### What the task requires
Rewrite the material below, changing each "Stack Frame" to "stack frame" and leaving everything else as it is.

### Source records
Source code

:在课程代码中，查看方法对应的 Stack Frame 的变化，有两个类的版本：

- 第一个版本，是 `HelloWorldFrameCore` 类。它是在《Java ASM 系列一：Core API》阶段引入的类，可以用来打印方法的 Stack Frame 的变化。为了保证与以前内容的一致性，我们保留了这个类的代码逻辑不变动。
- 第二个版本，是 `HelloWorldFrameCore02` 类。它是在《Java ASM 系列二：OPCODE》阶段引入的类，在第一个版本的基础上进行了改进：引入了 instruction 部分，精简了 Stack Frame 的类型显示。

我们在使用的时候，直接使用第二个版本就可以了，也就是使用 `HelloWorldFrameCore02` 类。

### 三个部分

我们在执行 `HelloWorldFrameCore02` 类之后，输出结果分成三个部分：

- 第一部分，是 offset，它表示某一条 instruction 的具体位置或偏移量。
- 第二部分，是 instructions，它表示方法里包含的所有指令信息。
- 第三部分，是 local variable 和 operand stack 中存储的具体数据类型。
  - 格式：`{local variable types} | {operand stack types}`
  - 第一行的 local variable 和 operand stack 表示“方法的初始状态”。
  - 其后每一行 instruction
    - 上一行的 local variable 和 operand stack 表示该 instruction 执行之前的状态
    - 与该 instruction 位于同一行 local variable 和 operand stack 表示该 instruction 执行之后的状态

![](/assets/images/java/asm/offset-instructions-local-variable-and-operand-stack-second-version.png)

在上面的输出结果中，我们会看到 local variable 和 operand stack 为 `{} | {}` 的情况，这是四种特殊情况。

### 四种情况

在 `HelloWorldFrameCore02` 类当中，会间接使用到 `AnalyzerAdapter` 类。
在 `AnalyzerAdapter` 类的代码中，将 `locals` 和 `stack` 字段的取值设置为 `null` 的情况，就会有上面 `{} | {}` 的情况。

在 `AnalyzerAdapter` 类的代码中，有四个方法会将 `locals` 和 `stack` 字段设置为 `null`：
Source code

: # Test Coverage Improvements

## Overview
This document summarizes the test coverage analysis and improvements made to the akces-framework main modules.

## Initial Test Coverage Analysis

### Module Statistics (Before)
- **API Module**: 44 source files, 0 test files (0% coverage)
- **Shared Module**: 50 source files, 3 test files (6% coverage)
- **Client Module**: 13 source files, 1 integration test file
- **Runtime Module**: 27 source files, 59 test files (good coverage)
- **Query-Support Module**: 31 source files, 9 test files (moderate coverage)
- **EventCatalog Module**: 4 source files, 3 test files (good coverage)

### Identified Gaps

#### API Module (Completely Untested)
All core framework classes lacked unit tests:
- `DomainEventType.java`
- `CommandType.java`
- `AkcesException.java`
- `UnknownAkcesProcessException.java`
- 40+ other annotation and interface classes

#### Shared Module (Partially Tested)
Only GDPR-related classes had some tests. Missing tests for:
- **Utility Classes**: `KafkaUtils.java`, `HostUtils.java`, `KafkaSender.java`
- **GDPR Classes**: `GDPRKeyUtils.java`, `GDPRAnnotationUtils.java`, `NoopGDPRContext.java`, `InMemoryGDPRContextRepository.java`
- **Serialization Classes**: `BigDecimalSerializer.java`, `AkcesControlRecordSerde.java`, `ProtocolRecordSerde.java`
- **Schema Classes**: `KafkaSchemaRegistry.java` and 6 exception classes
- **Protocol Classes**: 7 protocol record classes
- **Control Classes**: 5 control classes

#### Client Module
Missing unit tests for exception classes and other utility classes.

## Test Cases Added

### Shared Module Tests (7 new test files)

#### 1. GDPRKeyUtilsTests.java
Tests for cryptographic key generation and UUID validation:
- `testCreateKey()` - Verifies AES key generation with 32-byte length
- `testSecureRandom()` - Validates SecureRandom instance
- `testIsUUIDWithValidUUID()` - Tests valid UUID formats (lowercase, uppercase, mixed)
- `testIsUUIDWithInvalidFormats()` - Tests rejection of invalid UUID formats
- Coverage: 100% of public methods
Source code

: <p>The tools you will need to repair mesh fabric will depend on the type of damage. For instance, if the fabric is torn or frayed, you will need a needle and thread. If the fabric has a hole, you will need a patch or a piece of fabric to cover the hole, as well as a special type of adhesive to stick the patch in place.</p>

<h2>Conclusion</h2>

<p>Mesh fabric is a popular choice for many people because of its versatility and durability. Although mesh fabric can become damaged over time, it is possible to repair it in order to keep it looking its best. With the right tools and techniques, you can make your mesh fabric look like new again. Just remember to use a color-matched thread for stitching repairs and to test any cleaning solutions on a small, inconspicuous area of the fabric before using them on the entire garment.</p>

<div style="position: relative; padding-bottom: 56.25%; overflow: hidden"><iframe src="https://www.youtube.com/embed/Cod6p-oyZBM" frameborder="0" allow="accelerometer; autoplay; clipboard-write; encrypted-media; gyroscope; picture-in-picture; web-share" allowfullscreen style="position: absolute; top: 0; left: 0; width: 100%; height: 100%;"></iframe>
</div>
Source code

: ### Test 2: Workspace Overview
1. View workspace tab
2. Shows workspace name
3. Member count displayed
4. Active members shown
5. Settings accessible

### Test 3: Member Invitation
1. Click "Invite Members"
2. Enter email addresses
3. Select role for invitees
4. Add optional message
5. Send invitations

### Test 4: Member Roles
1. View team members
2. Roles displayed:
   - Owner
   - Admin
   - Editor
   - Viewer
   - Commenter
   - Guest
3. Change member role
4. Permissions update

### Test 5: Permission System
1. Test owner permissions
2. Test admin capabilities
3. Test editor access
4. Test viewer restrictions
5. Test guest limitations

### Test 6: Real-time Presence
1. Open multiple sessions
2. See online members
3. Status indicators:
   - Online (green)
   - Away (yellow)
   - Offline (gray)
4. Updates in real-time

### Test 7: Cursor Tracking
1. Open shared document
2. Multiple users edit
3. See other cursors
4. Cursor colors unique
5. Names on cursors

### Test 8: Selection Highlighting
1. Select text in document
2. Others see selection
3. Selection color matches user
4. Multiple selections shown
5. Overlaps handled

### Solved exercise
Source code

:在课程代码中，查看方法对应的 stack frame 的变化，有两个类的版本：

- 第一个版本，是 `HelloWorldFrameCore` 类。它是在《Java ASM 系列一：Core API》阶段引入的类，可以用来打印方法的 stack frame 的变化。为了保证与以前内容的一致性，我们保留了这个类的代码逻辑不变动。
- 第二个版本，是 `HelloWorldFrameCore02` 类。它是在《Java ASM 系列二：OPCODE》阶段引入的类，在第一个版本的基础上进行了改进：引入了 instruction 部分，精简了 stack frame 的类型显示。

我们在使用的时候，直接使用第二个版本就可以了，也就是使用 `HelloWorldFrameCore02` 类。

### 三个部分

我们在执行 `HelloWorldFrameCore02` 类之后，输出结果分成三个部分：

- 第一部分，是 offset，它表示某一条 instruction 的具体位置或偏移量。
- 第二部分，是 instructions，它表示方法里包含的所有指令信息。
- 第三部分，是 local variable 和 operand stack 中存储的具体数据类型。
  - 格式：`{local variable types} | {operand stack types}`
  - 第一行的 local variable 和 operand stack 表示“方法的初始状态”。
  - 其后每一行 instruction
    - 上一行的 local variable 和 operand stack 表示该 instruction 执行之前的状态
    - 与该 instruction 位于同一行 local variable 和 operand stack 表示该 instruction 执行之后的状态

![](/assets/images/java/asm/offset-instructions-local-variable-and-operand-stack-second-version.png)

在上面的输出结果中，我们会看到 local variable 和 operand stack 为 `{} | {}` 的情况，这是四种特殊情况。

### 四种情况

在 `HelloWorldFrameCore02` 类当中，会间接使用到 `AnalyzerAdapter` 类。
在 `AnalyzerAdapter` 类的代码中，将 `locals` 和 `stack` 字段的取值设置为 `null` 的情况，就会有上面 `{} | {}` 的情况。

在 `AnalyzerAdapter` 类的代码中，有四个方法会将 `locals` 和 `stack` 字段设置为 `null`：
Source code

: # Test Coverage Improvements

## Overview
This document summarizes the test coverage analysis and improvements made to the akces-framework main modules.

## Initial Test Coverage Analysis

### Module Statistics (Before)
- **API Module**: 44 source files, 0 test files (0% coverage)
- **Shared Module**: 50 source files, 3 test files (6% coverage)
- **Client Module**: 13 source files, 1 integration test file
- **Runtime Module**: 27 source files, 59 test files (good coverage)
- **Query-Support Module**: 31 source files, 9 test files (moderate coverage)
- **EventCatalog Module**: 4 source files, 3 test files (good coverage)

### Identified Gaps

#### API Module (Completely Untested)
All core framework classes lacked unit tests:
- `DomainEventType.java`
- `CommandType.java`
- `AkcesException.java`
- `UnknownAkcesProcessException.java`
- 40+ other annotation and interface classes

#### Shared Module (Partially Tested)
Only GDPR-related classes had some tests. Missing tests for:
- **Utility Classes**: `KafkaUtils.java`, `HostUtils.java`, `KafkaSender.java`
- **GDPR Classes**: `GDPRKeyUtils.java`, `GDPRAnnotationUtils.java`, `NoopGDPRContext.java`, `InMemoryGDPRContextRepository.java`
- **Serialization Classes**: `BigDecimalSerializer.java`, `AkcesControlRecordSerde.java`, `ProtocolRecordSerde.java`
- **Schema Classes**: `KafkaSchemaRegistry.java` and 6 exception classes
- **Protocol Classes**: 7 protocol record classes
- **Control Classes**: 5 control classes

#### Client Module
Missing unit tests for exception classes and other utility classes.

## Test Cases Added

### Shared Module Tests (7 new test files)

#### 1. GDPRKeyUtilsTests.java
Tests for cryptographic key generation and UUID validation:
- `testCreateKey()` - Verifies AES key generation with 32-byte length
- `testSecureRandom()` - Validates SecureRandom instance
- `testIsUUIDWithValidUUID()` - Tests valid UUID formats (lowercase, uppercase, mixed)
- `testIsUUIDWithInvalidFormats()` - Tests rejection of invalid UUID formats
- Coverage: 100% of public methods
Source code

: <p>The tools you will need to repair mesh fabric will depend on the type of damage. For instance, if the fabric is torn or frayed, you will need a needle and thread. If the fabric has a hole, you will need a patch or a piece of fabric to cover the hole, as well as a special type of adhesive to stick the patch in place.</p>

<h2>Conclusion</h2>

<p>Mesh fabric is a popular choice for many people because of its versatility and durability. Although mesh fabric can become damaged over time, it is possible to repair it in order to keep it looking its best. With the right tools and techniques, you can make your mesh fabric look like new again. Just remember to use a color-matched thread for stitching repairs and to test any cleaning solutions on a small, inconspicuous area of the fabric before using them on the entire garment.</p>

<div style="position: relative; padding-bottom: 56.25%; overflow: hidden"><iframe src="https://www.youtube.com/embed/Cod6p-oyZBM" frameborder="0" allow="accelerometer; autoplay; clipboard-write; encrypted-media; gyroscope; picture-in-picture; web-share" allowfullscreen style="position: absolute; top: 0; left: 0; width: 100%; height: 100%;"></iframe>
</div>
Source code

: ### Test 2: Workspace Overview
1. View workspace tab
2. Shows workspace name
3. Member count displayed
4. Active members shown
5. Settings accessible

### Test 3: Member Invitation
1. Click "Invite Members"
2. Enter email addresses
3. Select role for invitees
4. Add optional message
5. Send invitations

### Test 4: Member Roles
1. View team members
2. Roles displayed:
   - Owner
   - Admin
   - Editor
   - Viewer
   - Commenter
   - Guest
3. Change member role
4. Permissions update

### Test 5: Permission System
1. Test owner permissions
2. Test admin capabilities
3. Test editor access
4. Test viewer restrictions
5. Test guest limitations

### Test 6: Real-time Presence
1. Open multiple sessions
2. See online members
3. Status indicators:
   - Online (green)
   - Away (yellow)
   - Offline (gray)
4. Updates in real-time

### Test 7: Cursor Tracking
1. Open shared document
2. Multiple users edit
3. See other cursors
4. Cursor colors unique
5. Names on cursors

### Test 8: Selection Highlighting
1. Select text in document
2. Others see selection
3. Selection color matches user
4. Multiple selections shown
5. Overlaps handled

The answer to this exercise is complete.